Hip-hop music and culture are powerful intellectual tools that need a higher profile in university education, according to the educators, musicians and activists who participated in the International Association for Hip-Hop Education's first annual conference at the National Music Center on Friday.

"Hip-hop is one of the greatest challenges to the human brain," said Dr. Jules Harrell, chair of the psychology department at Howard University, who wants to train professors to use hip-hop to study the neurological effects of music.

Getting university administrators to approve of the use of themes and elements of hip-hop in the curriculum, however, is not always easy. In a panel discussion at the conference, professors described the challenges of administrative resistance to hip-hop education, which Dr.

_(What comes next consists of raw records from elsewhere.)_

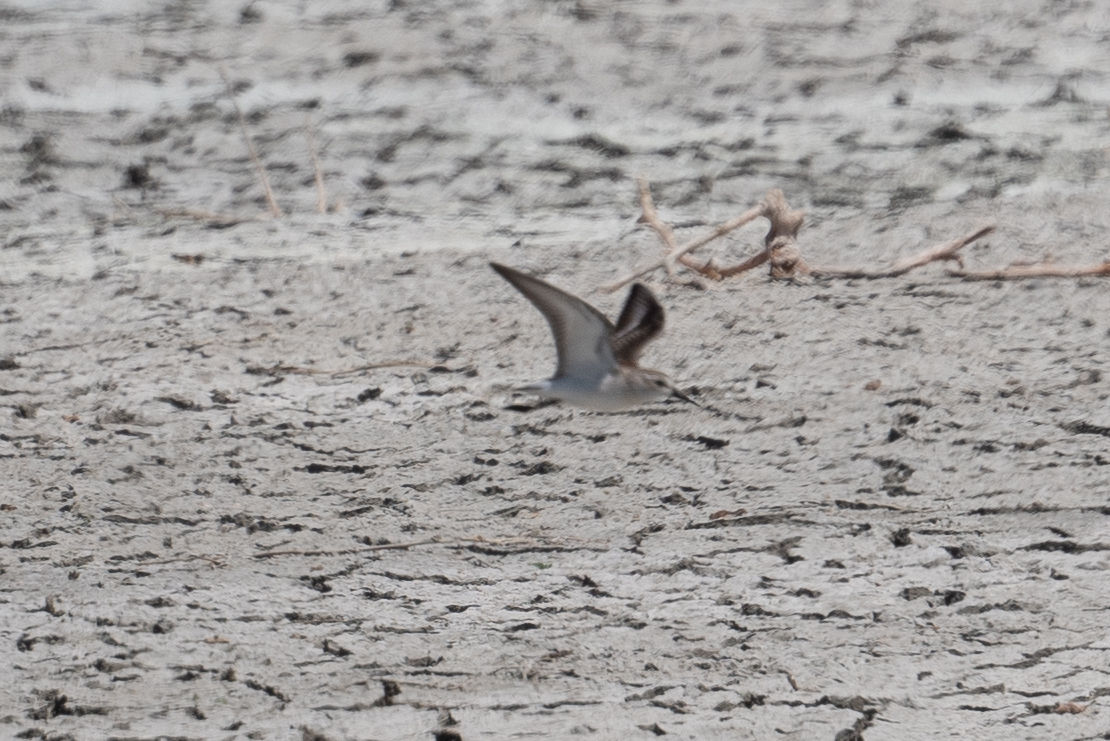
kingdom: Animalia
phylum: Chordata
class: Aves
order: Charadriiformes
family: Scolopacidae
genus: Calidris
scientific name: Calidris
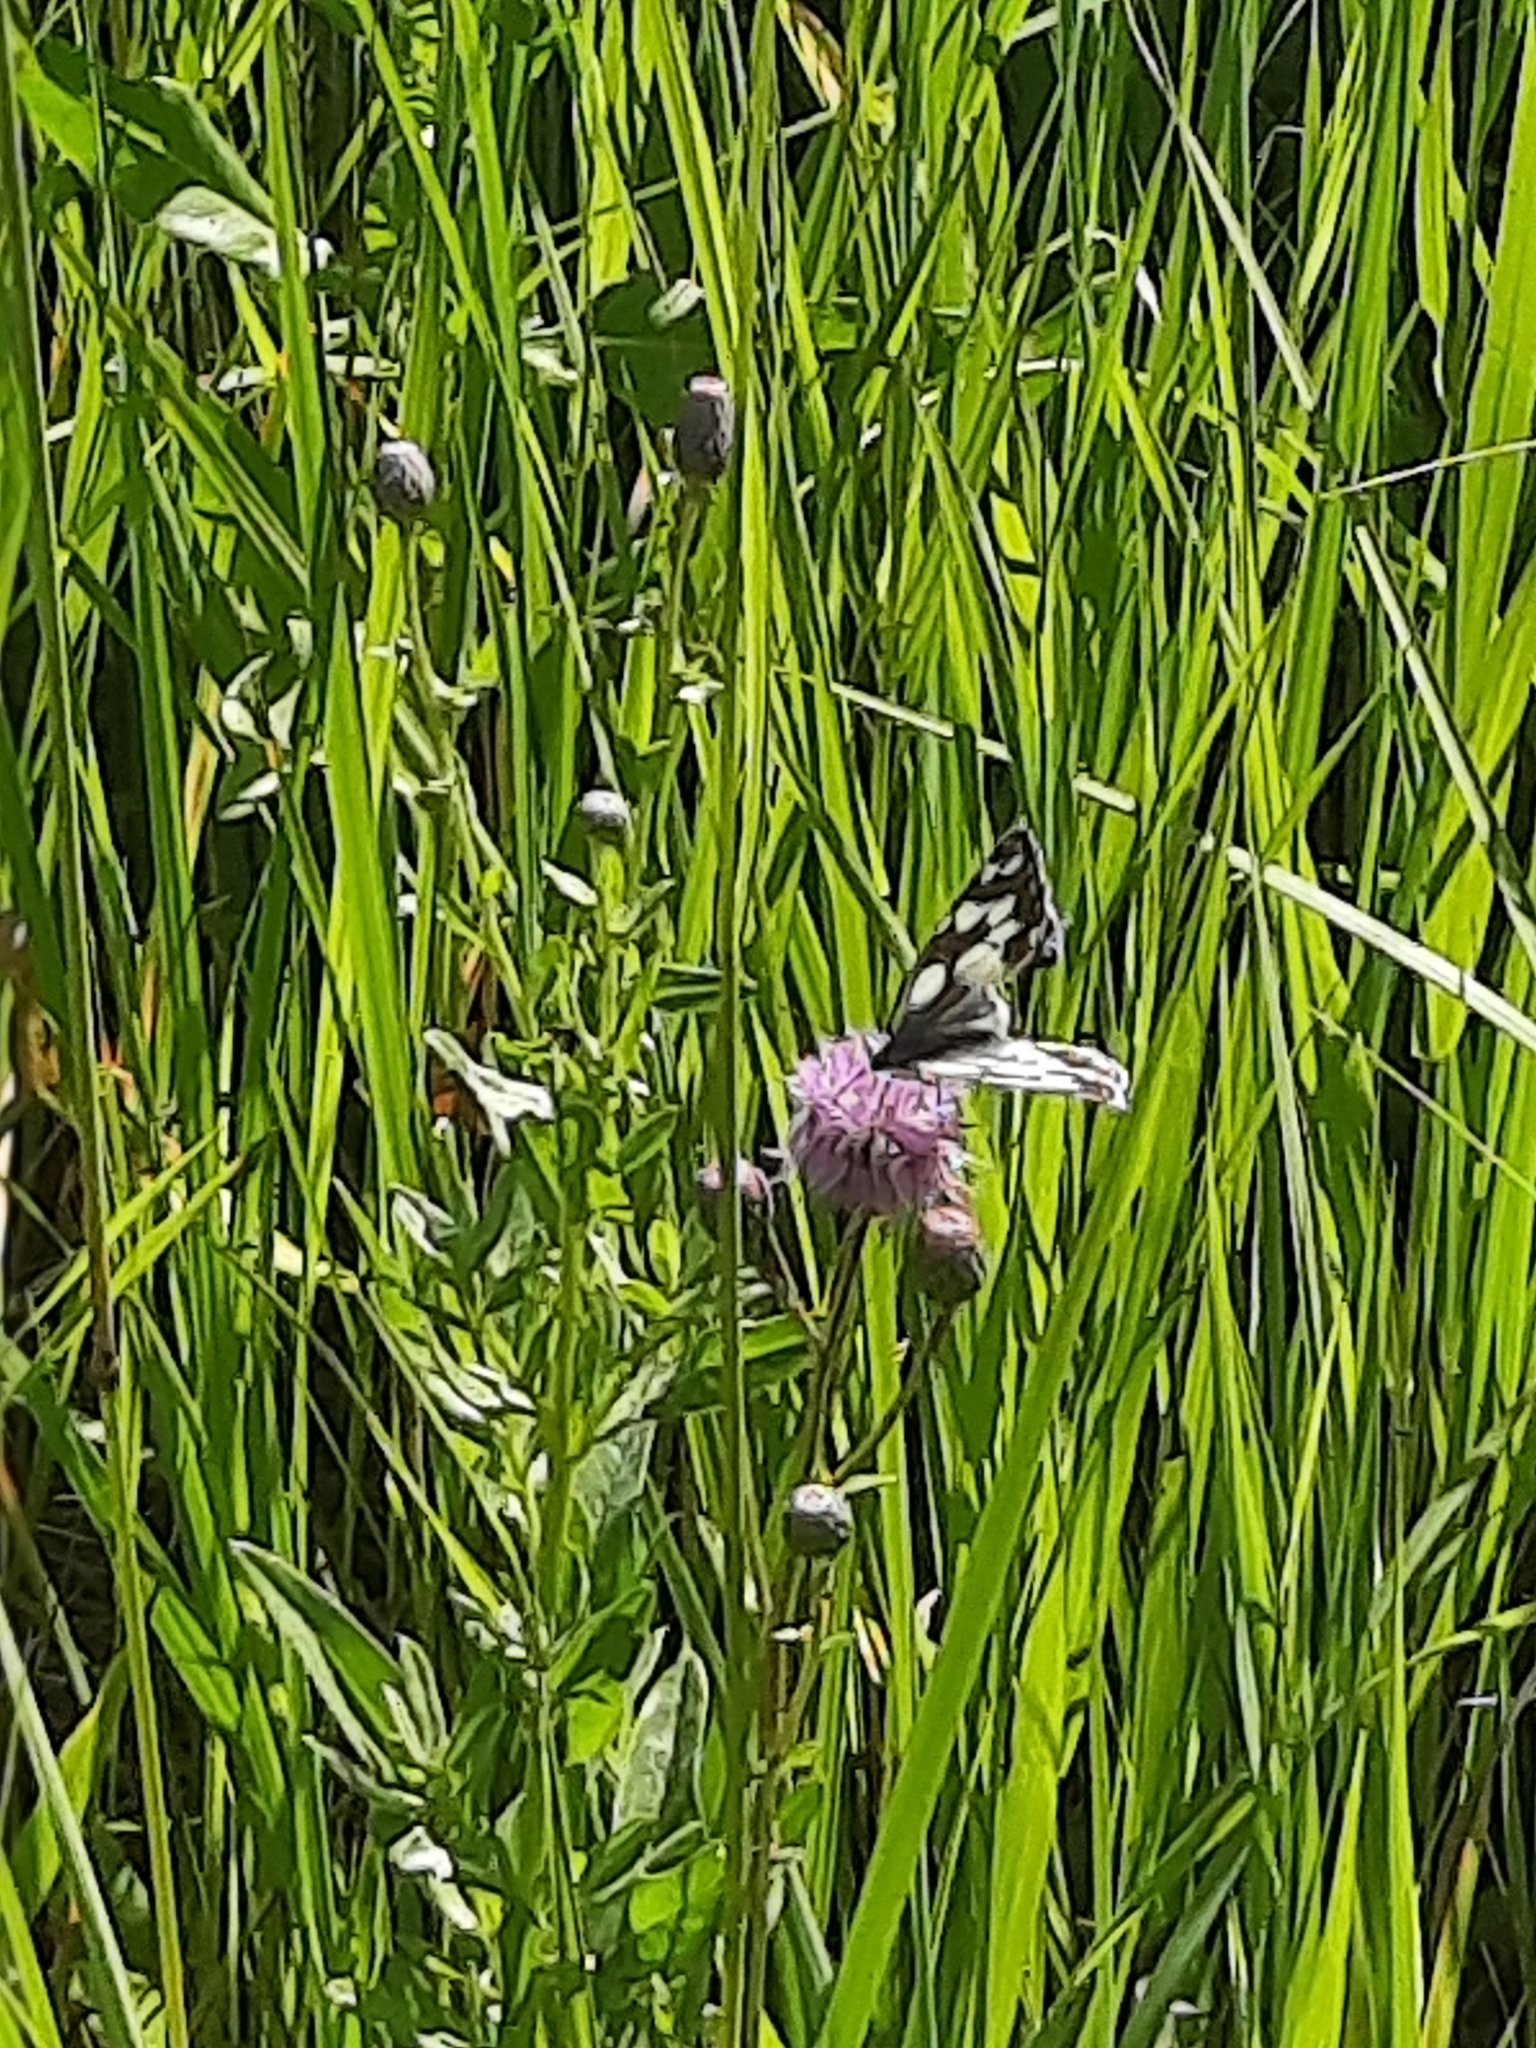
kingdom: Animalia
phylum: Arthropoda
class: Insecta
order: Lepidoptera
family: Nymphalidae
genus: Melanargia
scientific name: Melanargia galathea
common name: Marbled white
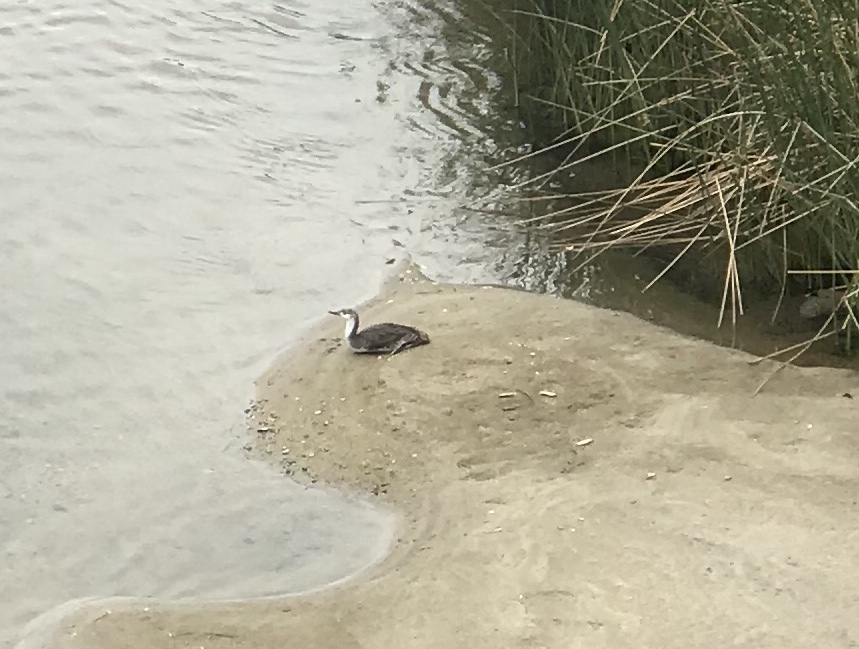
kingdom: Animalia
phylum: Chordata
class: Aves
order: Gaviiformes
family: Gaviidae
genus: Gavia
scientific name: Gavia stellata
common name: Red-throated loon
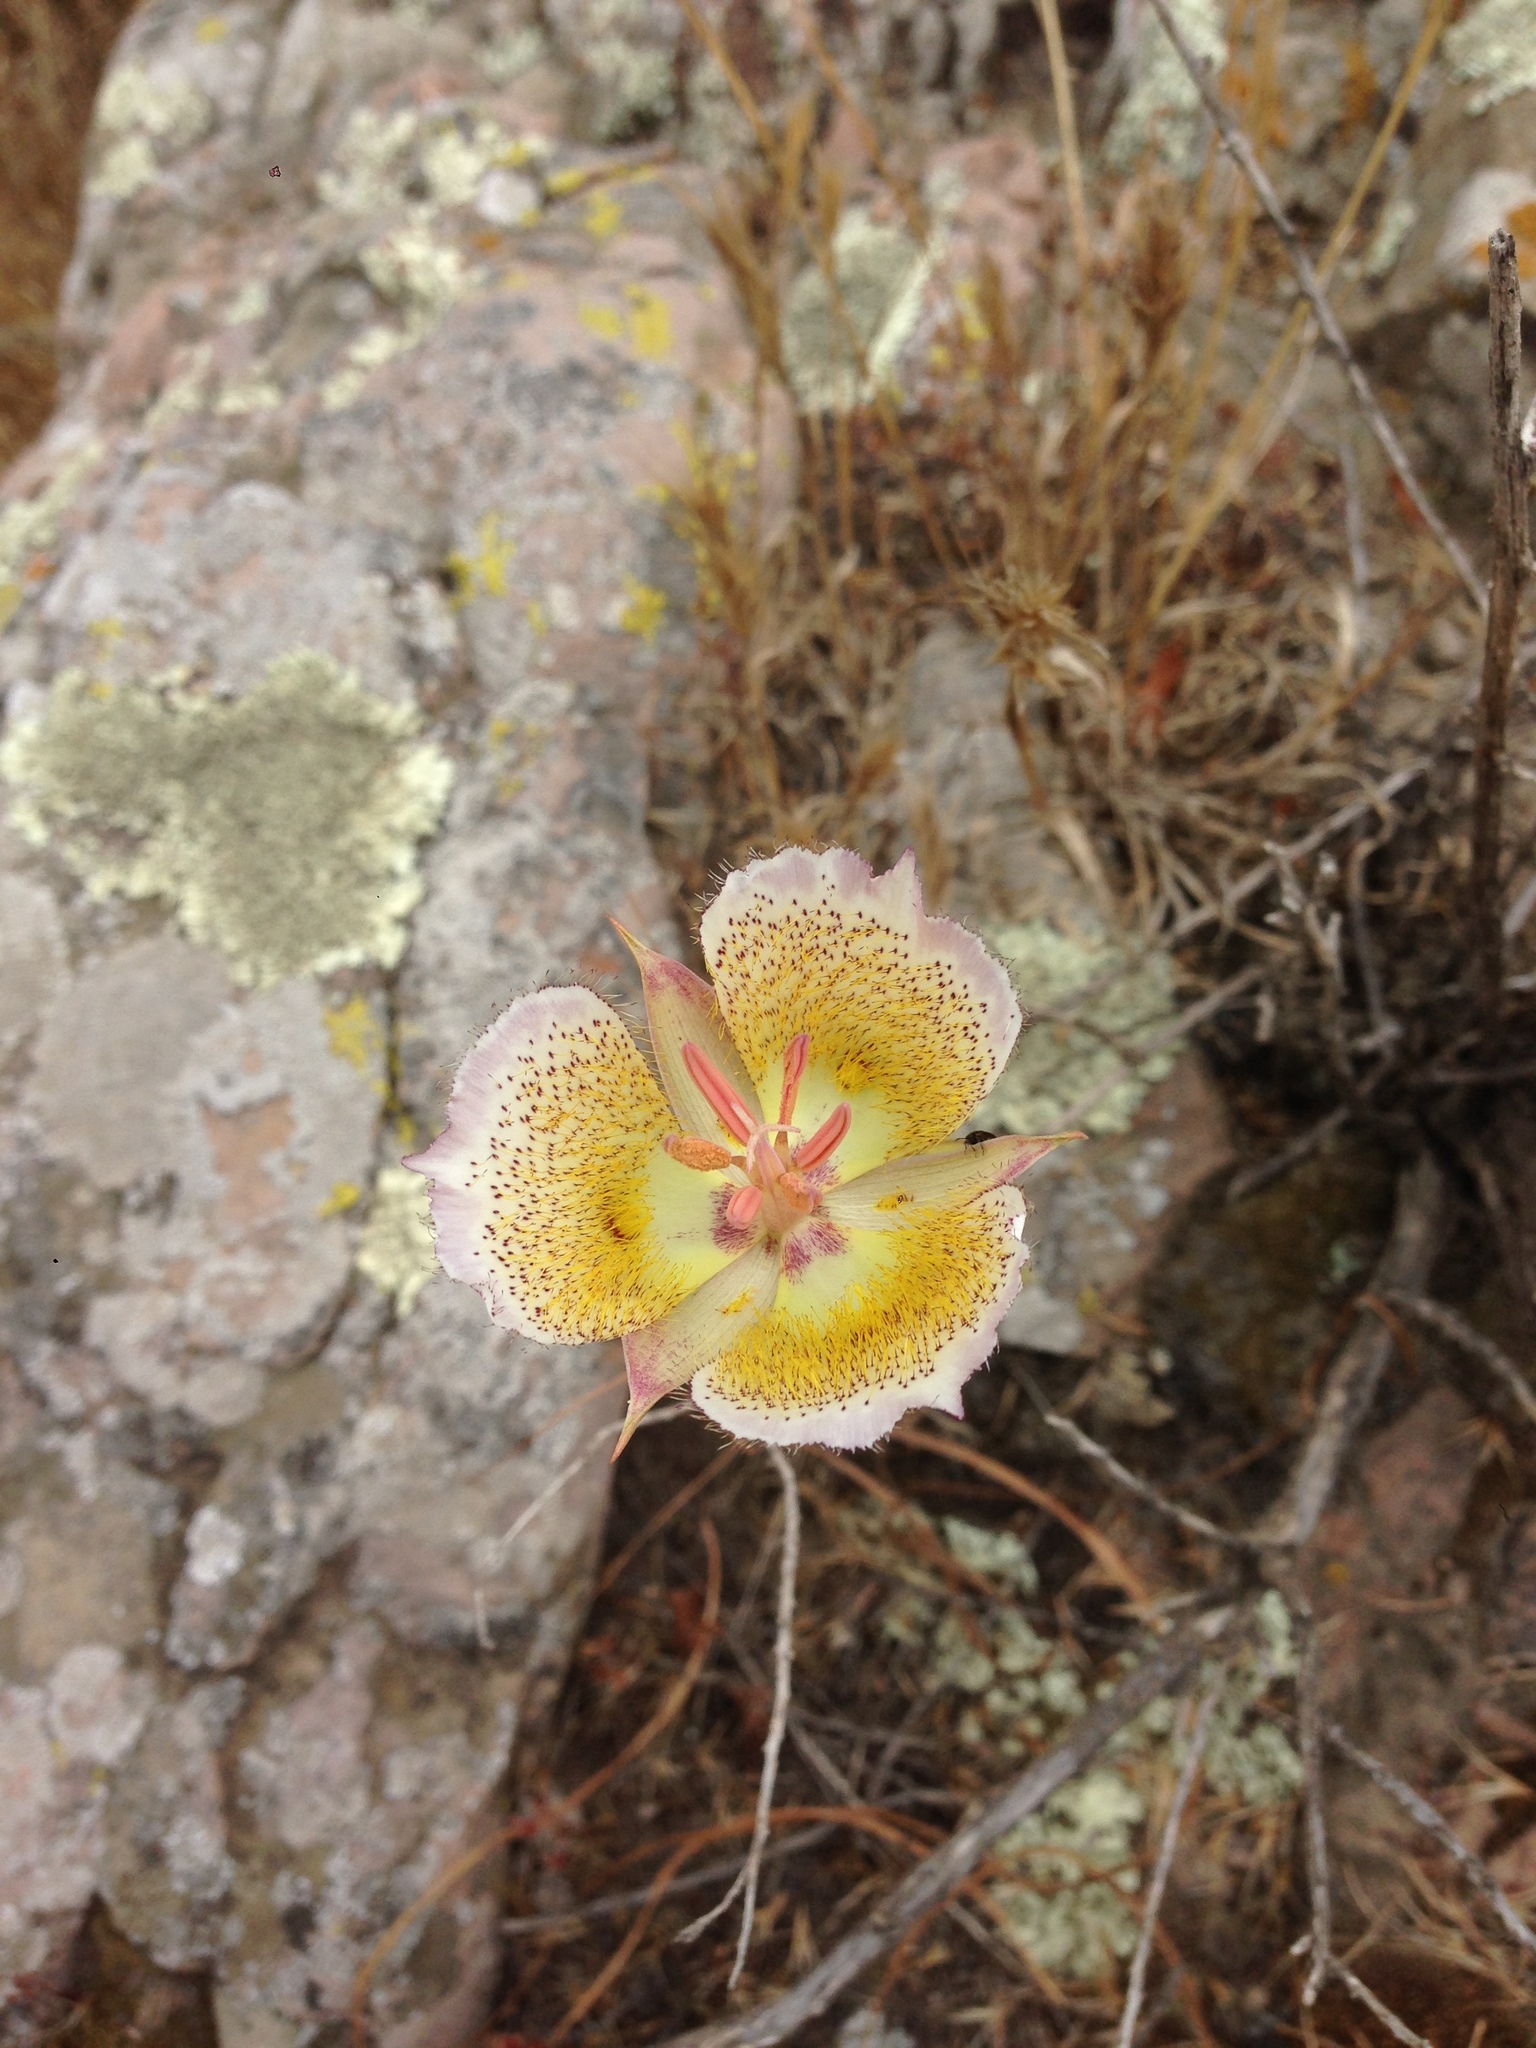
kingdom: Plantae
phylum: Tracheophyta
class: Liliopsida
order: Liliales
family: Liliaceae
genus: Calochortus
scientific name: Calochortus plummerae
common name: Plummer's mariposa-lily
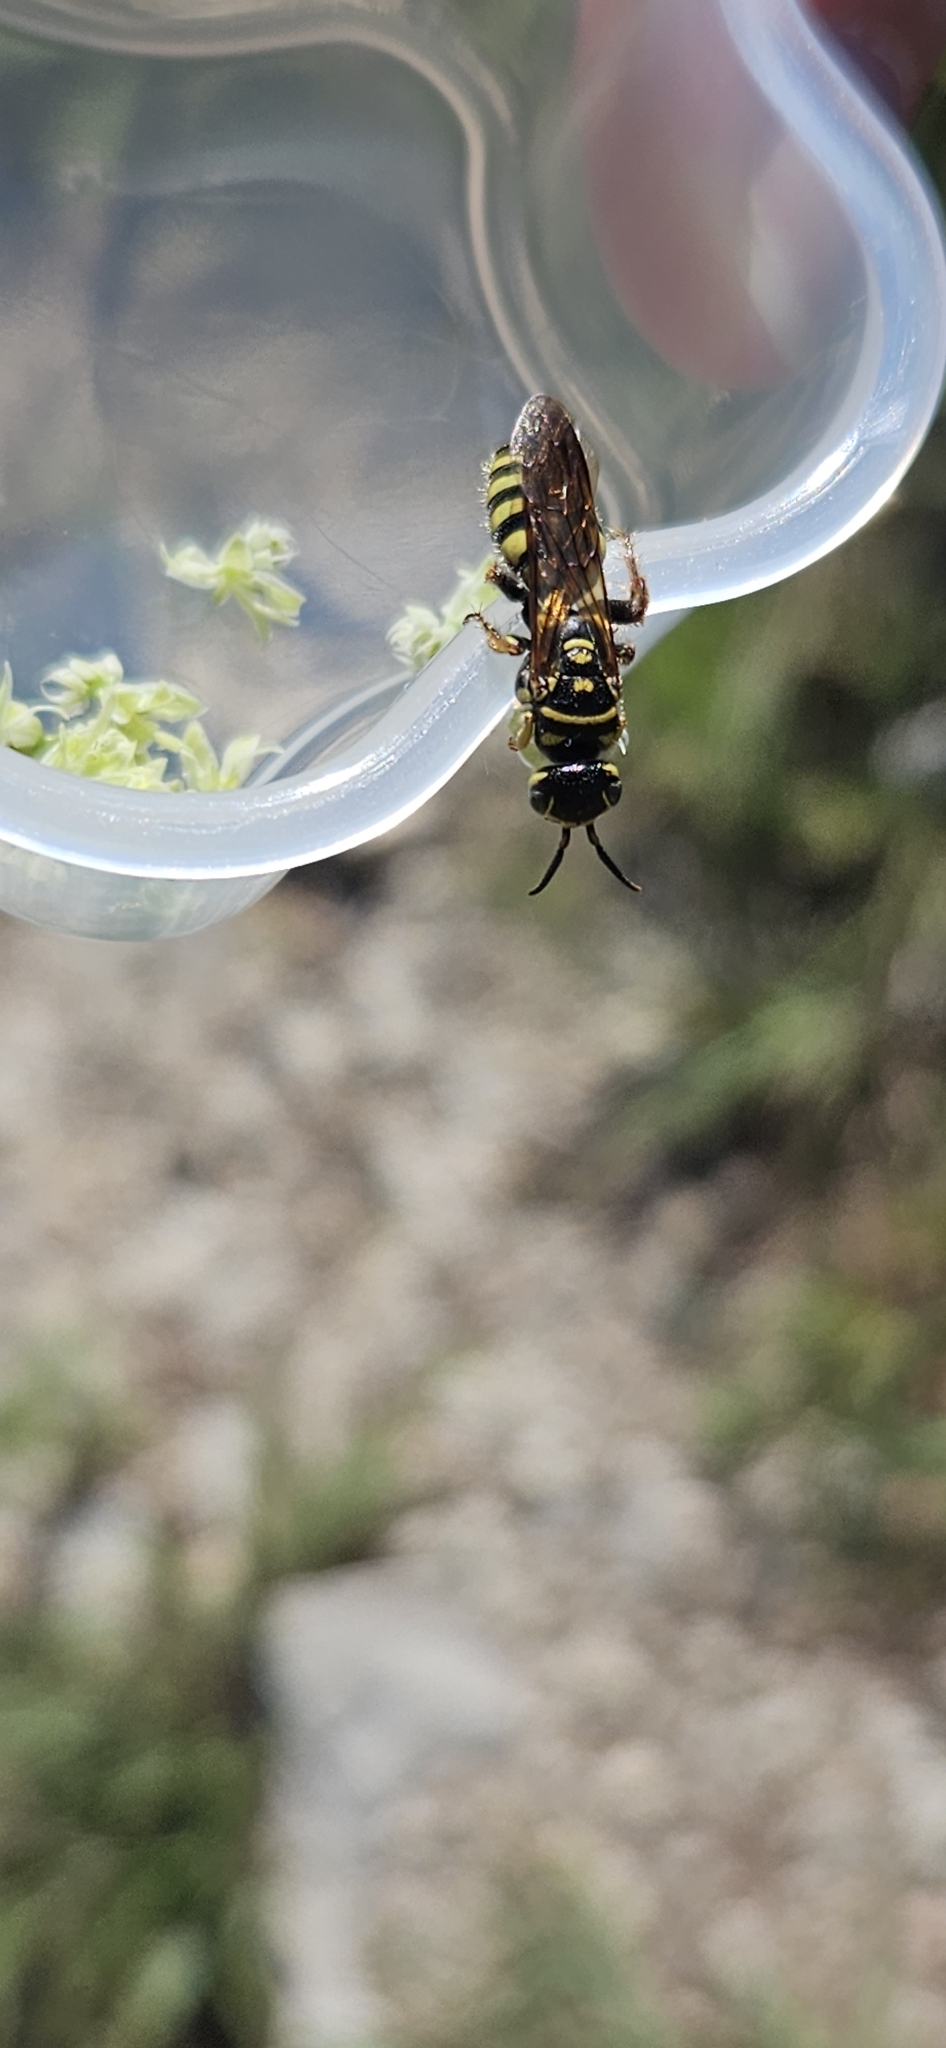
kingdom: Animalia
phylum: Arthropoda
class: Insecta
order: Hymenoptera
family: Tiphiidae
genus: Myzinum
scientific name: Myzinum quinquecinctum
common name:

Harrell described as a "war of attrition."

Getting universities to recognize the academic relevance of hip-hop requires an aggressive and resolute attitude, according to Dr. Larry Ridley, a jazz bassist who was a contemporary of the late Max Roach and a professor at Rutgers University.

"We have to think of ourselves as revolutionaries," he said.

According to Dr. Velma LaPoint, a professor at Howard University, one of the major challenges to establishing a hip-hop curriculum is the lack of recognition of hip-hop-oriented publications in academia.

"We're always fighting the canon," she said.

Dr. LaPoint currently teaches "Black Youth in Hip-Hop" as a special topics course, which has not been officially approved by Howard's curriculum committee. She has also received a grant to create a graduate course on the use of hip-hop in youth education, health and human services.

"Hip-hop can be packaged so it's academically sound," she added.

The panel was moderated by Dr. William Smith, a music professor at American University and the author of "Hip-Hop as Performance and Ritual," who described the difficulty of getting approval for a hip-hop culture class at AU, which is now available only in the summer semester.

Keynote speaker Toni Blackman has a different background in hip-hop education, one that is centered around the cipher, or freestyle circle. Blackman founded the Freestyle Union Cipher Workshop with a dozen emcees in Washington in the early '90s, and since then has been using the art form itself as a form of education.

"The future of hip-hop education is in the cipher," Blackman said. "There is so much wisdom in the cipher."

In her presentation, Blackman spoke of the potential of hip-hop for improving the education system.

"There is a culture of professors who are accessing the power of hip hop," she said. "Who is to say that hip hop professionals will not carry a bigger torch in the future?"

After Blackman's presentation, those who attended the conference put these ideas into action by initiating a brief cipher, in which Blackman, Smith and others performed freestyle rap verses on various sociological and historical topics while everyone else, from the students in attendance to 70-year-old Ridley, provided a cappella beats.

"This is exactly what we've been talking about," Smith said when the cipher was over.

Students came to the conference from Washington-area universities and also from as far away as NYU and Ohio State.

"Education is about students finding their voice and talents," said Jovette Gadson, managing editor of Words Beats and Life, a hip hop journal that cosponsored the conference. "Hip hop is the vehicle."

Throughout the conference, speakers emphasized the relative newness of the initiative to incorporate hip hop into higher education, saying that the biggest innovations are yet to come.

"We haven't even touched the surface of what we are capable of," Blackman said.